Audio [00:01:28, mp3 864kb]
Video [00:01:28, mpg 62Mb]

CLIP 3

Sound bites from Dr Ties Boerma
Study co-author
Director of Measurement and Health Information Systems, WHO

"It is the best possible picture we could obtain with a survey of this size under these circumstances. The true picture in exact numbers of death can only be revealed by a full and complete registration system and that isn't present in Iraq right now and it wasn't present since 2003. So this is the best estimate that we can provide based on this survey. There are certainly ways to improve work in the future, in terms of death registration, in terms of hospitals."

Audio [00:00:34, mp3 333kb]
Video [00:00:39, mpg 27Mb]

CLIP 4

Sound bites from Dr Ties Boerma
Study co-author
Director of Measurement and Health Information Systems, WHO

"It has been extremely difficult to conduct a large, countrywide survey of households under such circumstances and there have been incidents in which an interviewer was kidnapped, and they were very close to violence. So everything had to be done to protect interviewers, teams and also those who were being interviewed. Sadly, however, during the course of the survey, one of our main co-investigators, a co-director of the central office of statistics, was shot dead on his way to work in Baghdad."

Audio [00:00:37, mp3 367kb]
Video [00:00:42, mpg 29Mb]

CLIP 5

Sound bites from Dr Naeema Al-Gasseer
WHO Representative to Iraq

"This survey was needed to give health policymakers (and) the Government of Iraq a tool to design the future health strategies and policies for health.

"It has been very difficult. There have been roadblocks, curfews, suspicions among the populations about the interviewers, one interviewer was kidnapped… However, all this difficult conditions demonstrated a determination, the stamina, the perseverance of the whole team wanting to do the studies and wanting to have the survey out and wanting to have the survey out in the light."

Audio [00:00: 37, mp3 364kb]

CLIP 6

Sound bites from Dr Naeema Al-Gasseer
WHO Representative to Iraq

"I think the strength of the survey is that everybody was very determined to make sure that as much as possible there is accuracy of reporting, the proper reviews. Strengths I think is also to always be ready, a hotline to answer the questions, a hotline to answer difficulties, to listen to each other if there is a family having a block of interviewers, how can we reorganize the team to make sure the interviews are conducted and the families are comfortable and the survey is complete.
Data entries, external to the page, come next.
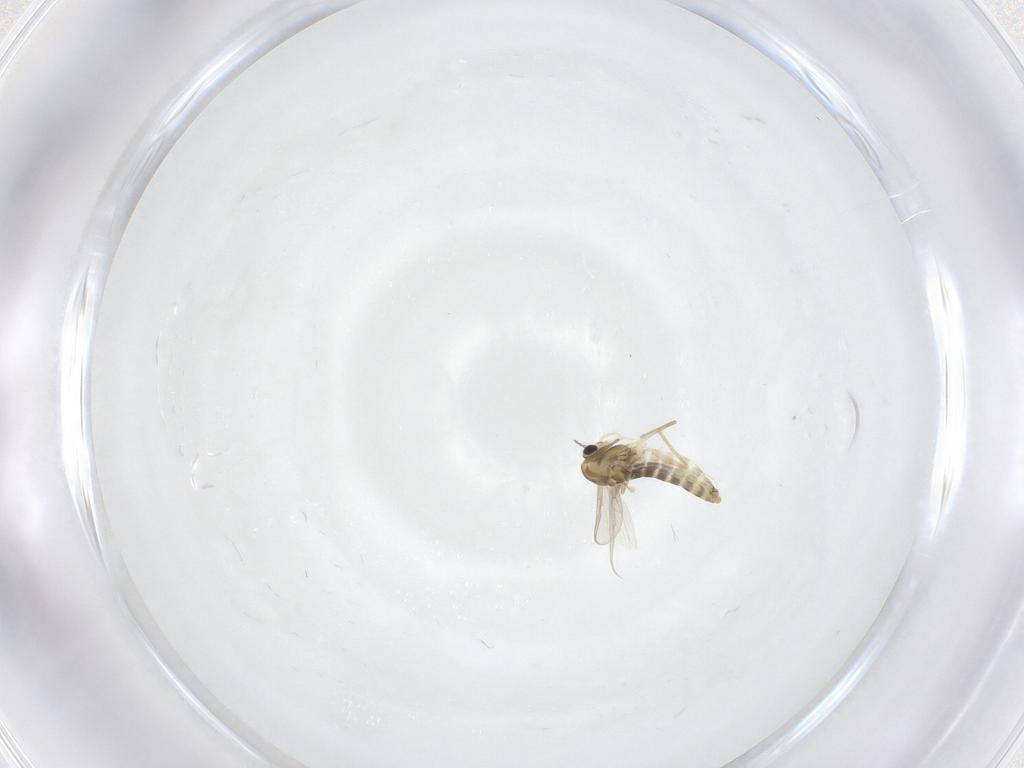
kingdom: Animalia
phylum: Arthropoda
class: Insecta
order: Diptera
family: Chironomidae
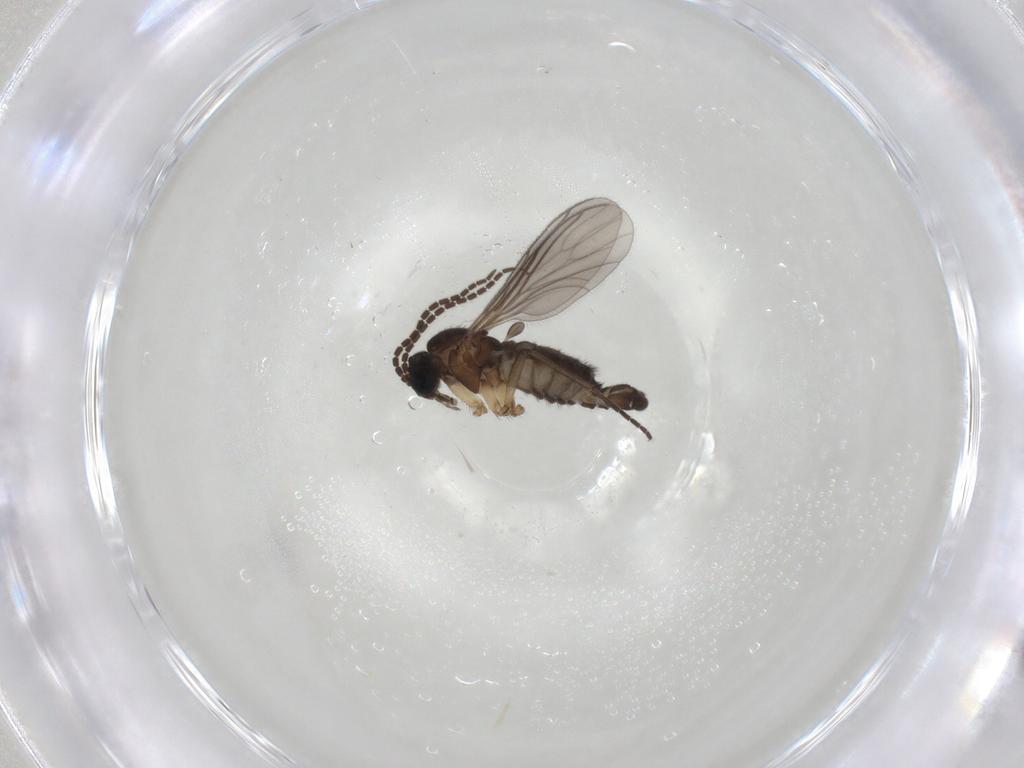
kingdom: Animalia
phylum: Arthropoda
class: Insecta
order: Diptera
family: Sciaridae
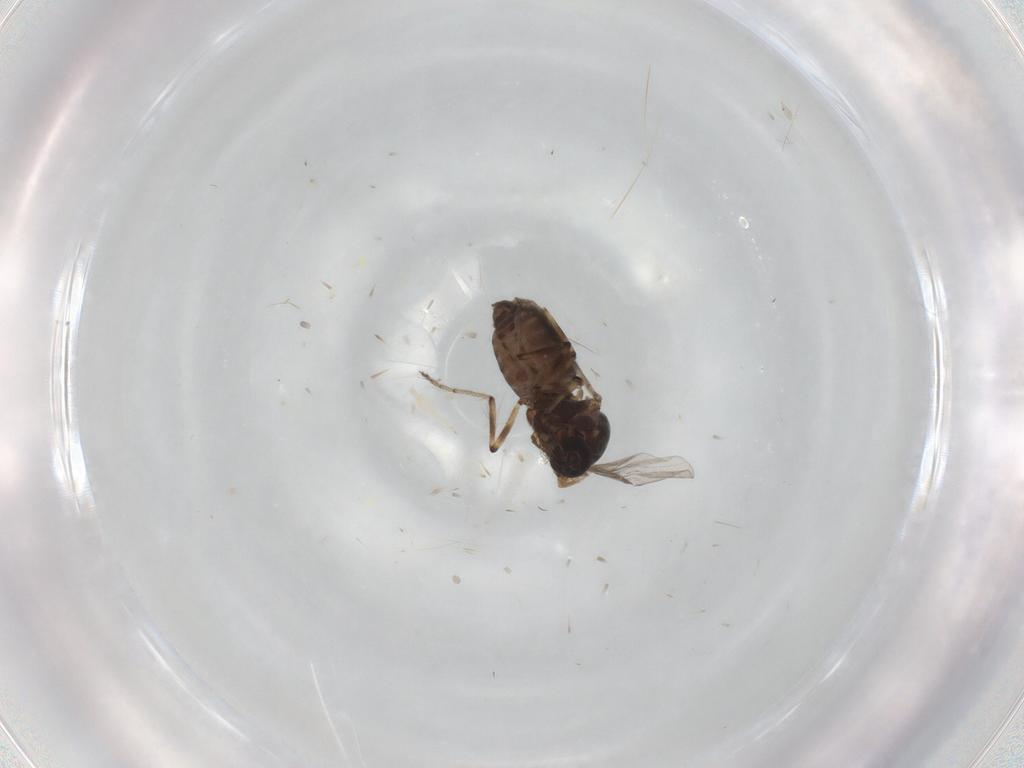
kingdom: Animalia
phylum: Arthropoda
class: Insecta
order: Diptera
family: Ceratopogonidae
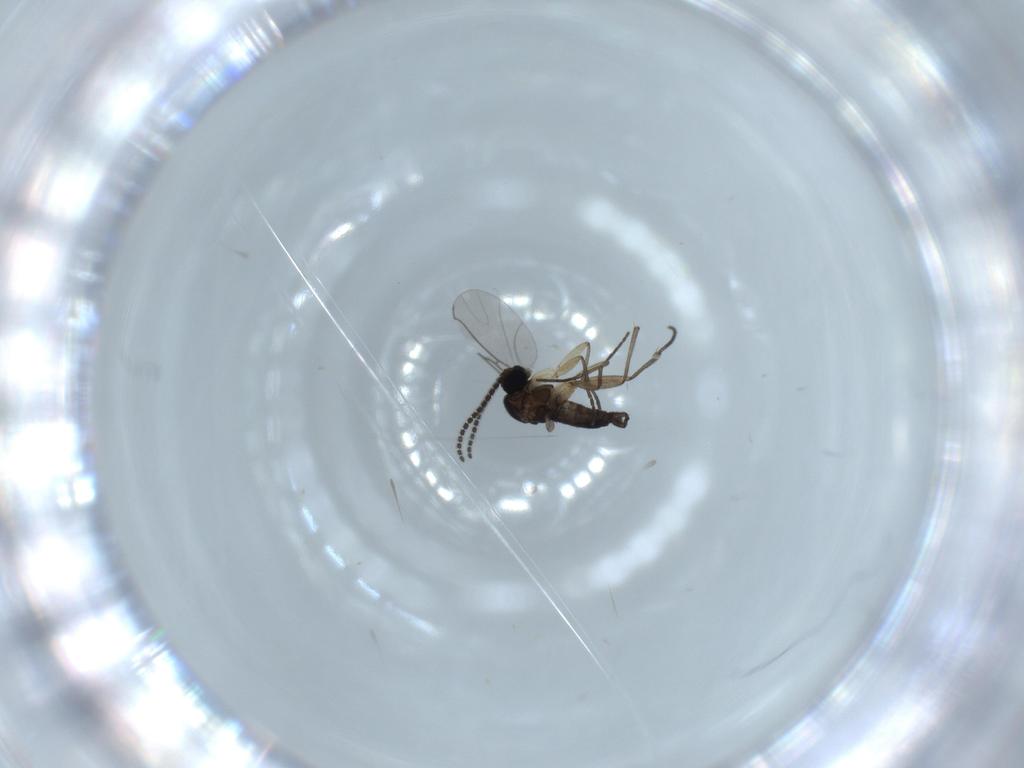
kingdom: Animalia
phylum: Arthropoda
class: Insecta
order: Diptera
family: Sciaridae
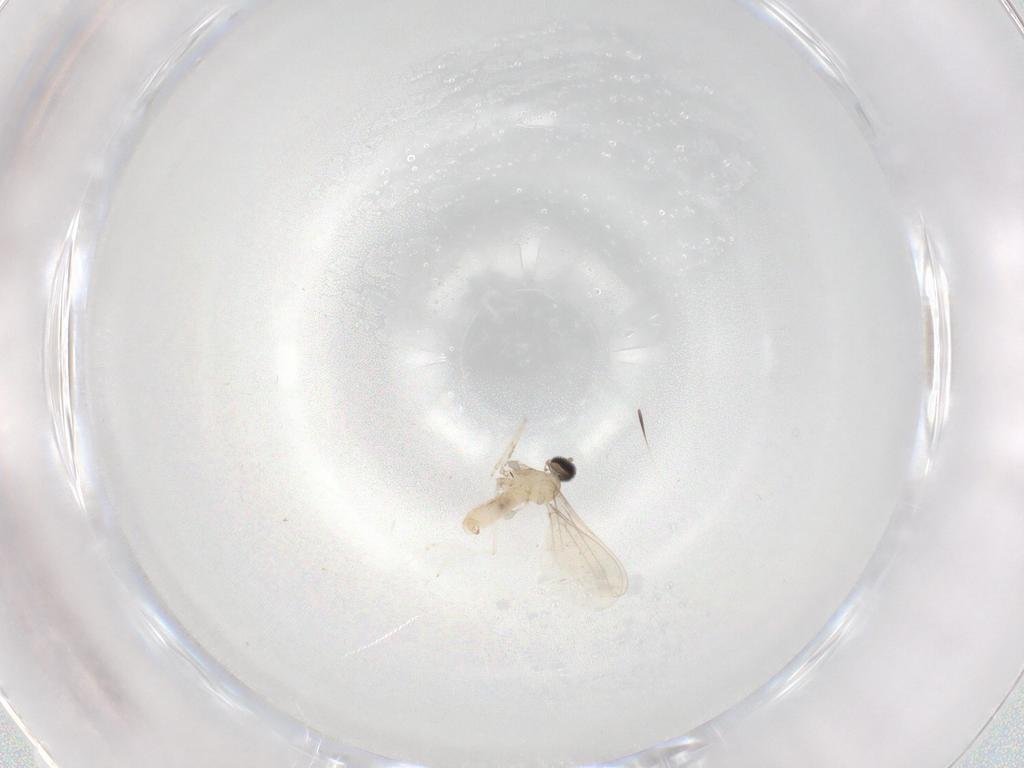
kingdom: Animalia
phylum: Arthropoda
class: Insecta
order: Diptera
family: Cecidomyiidae
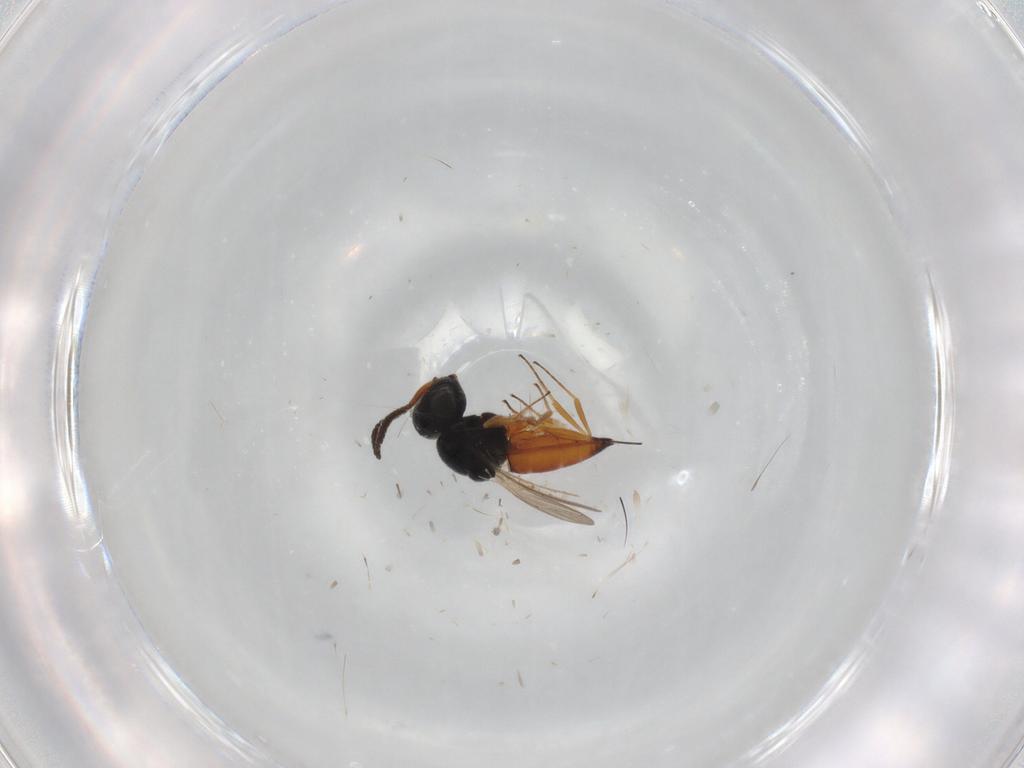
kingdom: Animalia
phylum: Arthropoda
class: Insecta
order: Hymenoptera
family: Scelionidae
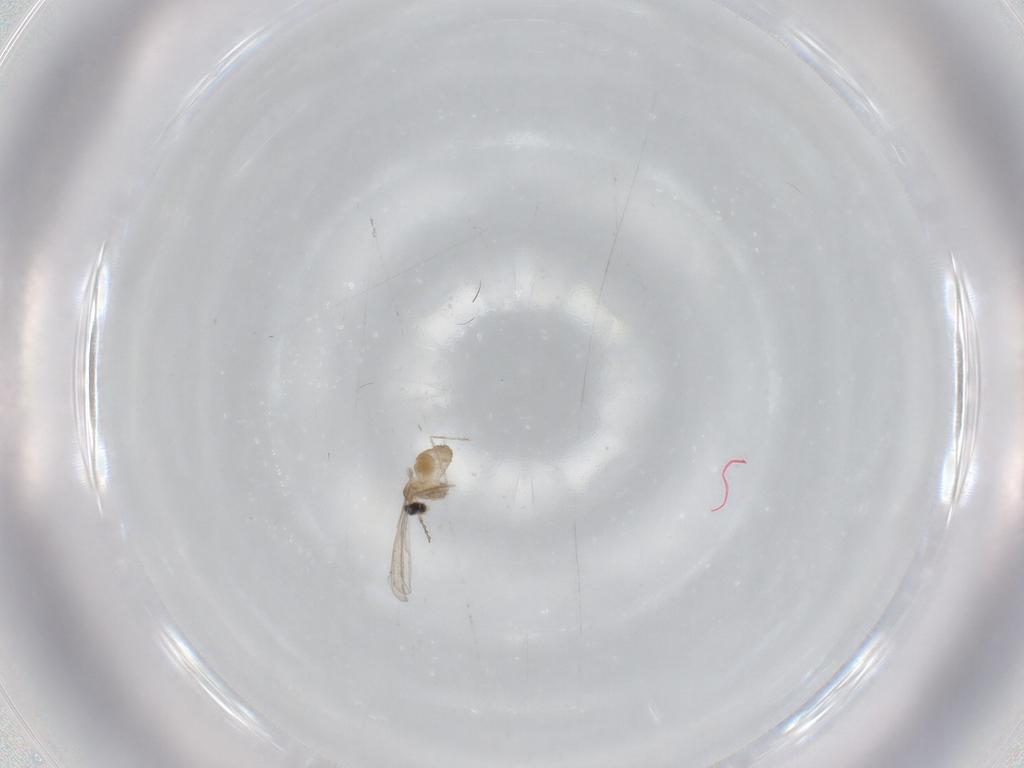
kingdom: Animalia
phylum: Arthropoda
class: Insecta
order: Diptera
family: Cecidomyiidae
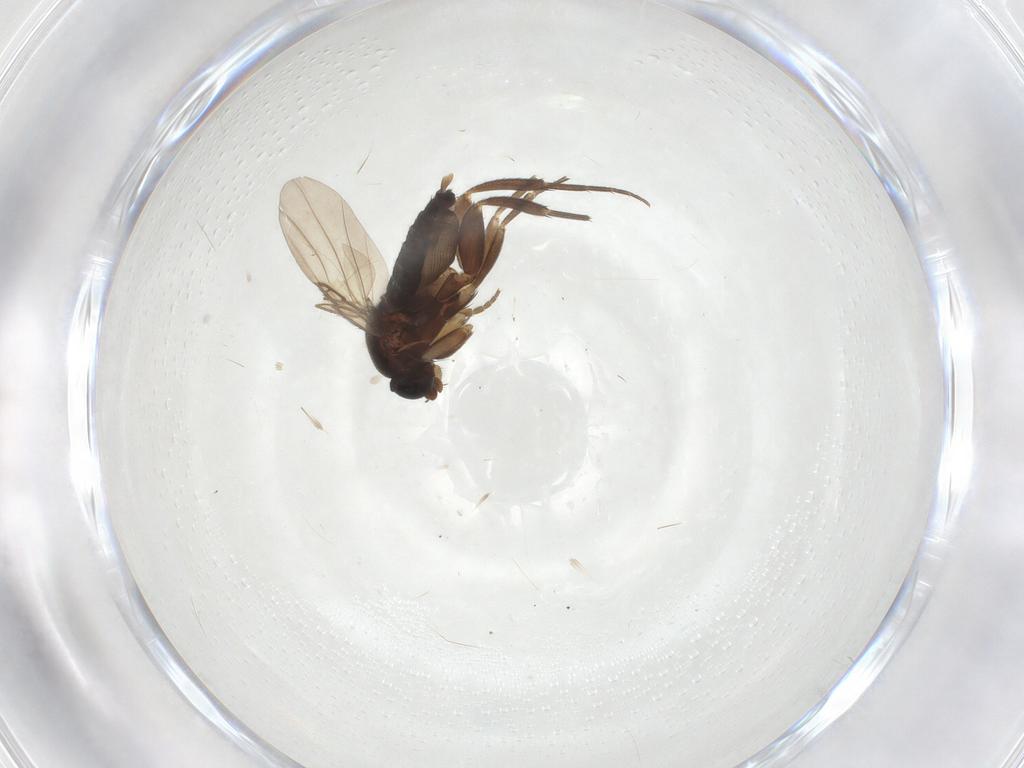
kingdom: Animalia
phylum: Arthropoda
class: Insecta
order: Diptera
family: Phoridae
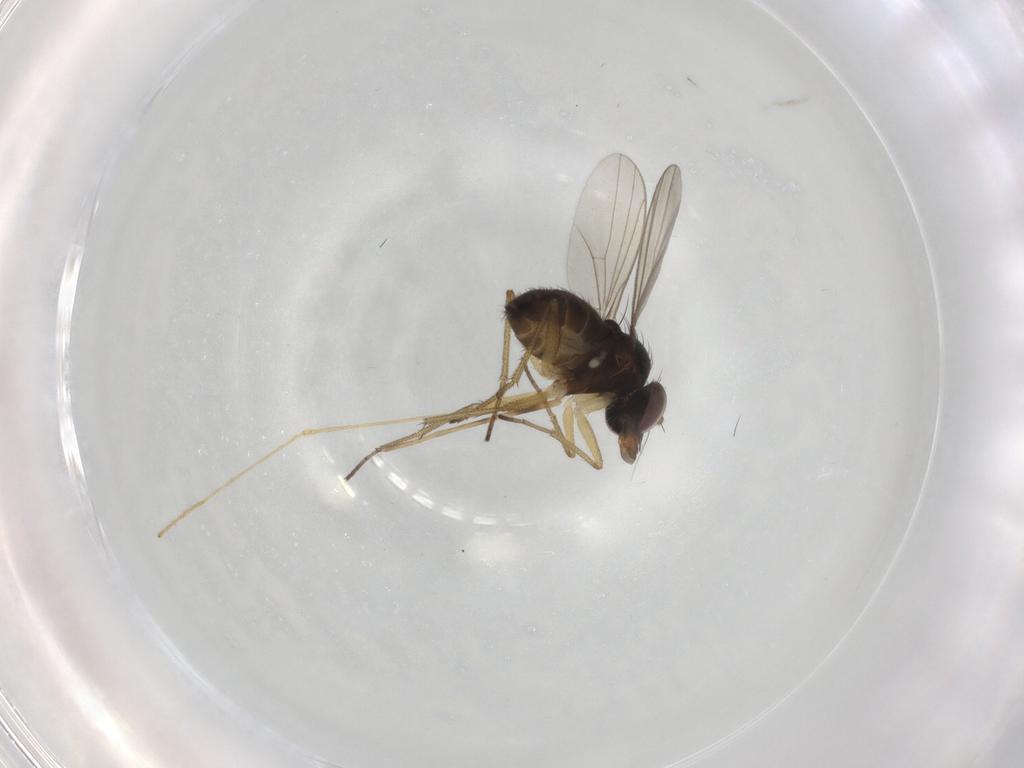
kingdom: Animalia
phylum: Arthropoda
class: Insecta
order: Diptera
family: Dolichopodidae
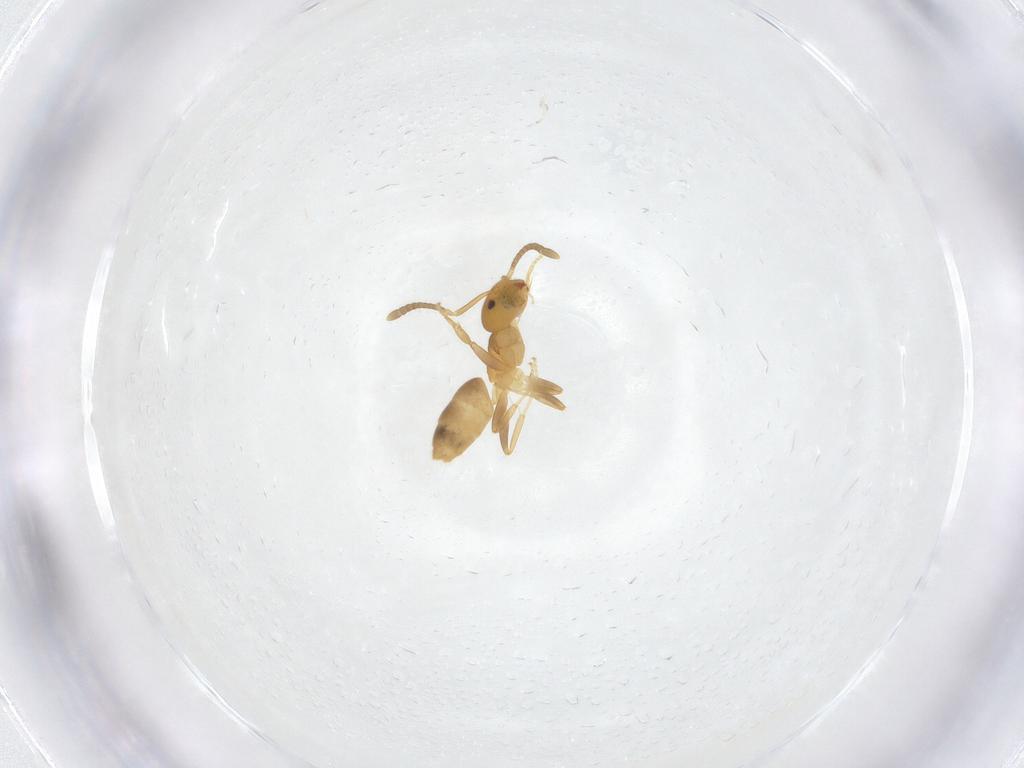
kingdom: Animalia
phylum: Arthropoda
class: Insecta
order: Hymenoptera
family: Formicidae
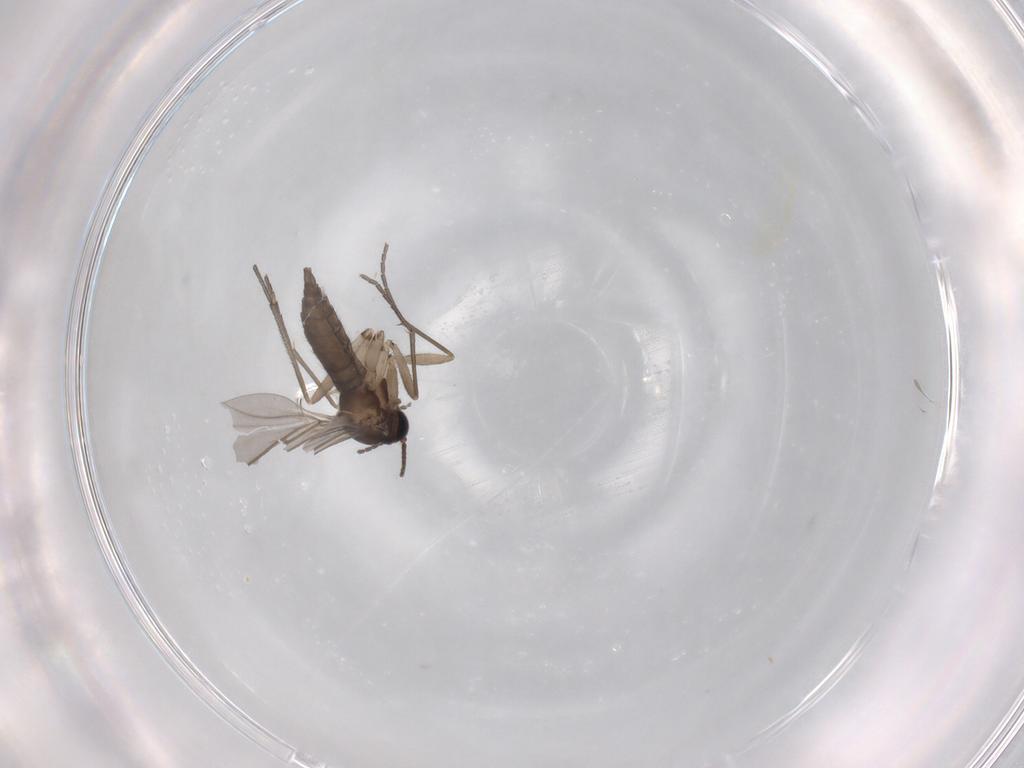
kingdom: Animalia
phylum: Arthropoda
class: Insecta
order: Diptera
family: Sciaridae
The communities were informed ahead of time, through different ways, either through the media or through letters that went through them or through community leaders, or the mosques, or the religious places or the schools. And that was also a strength because they would support the survey and allow the survey to go on. And also the community support to make a high response rate for the survey.

"The interviewers were mainly people from Ministry of Health and Ministry of Higher Education, they were physicians, nurses, pharmacists, some health professionals. But also we have to give credit to the statisticians at the Ministry of Planning who also provided support to the interview teams. Because it was a team, three or four interviewers would go together to a certain neighborhood and usually two interviewers would go to one household, since there were two studies going on, family health survey and mental health survey."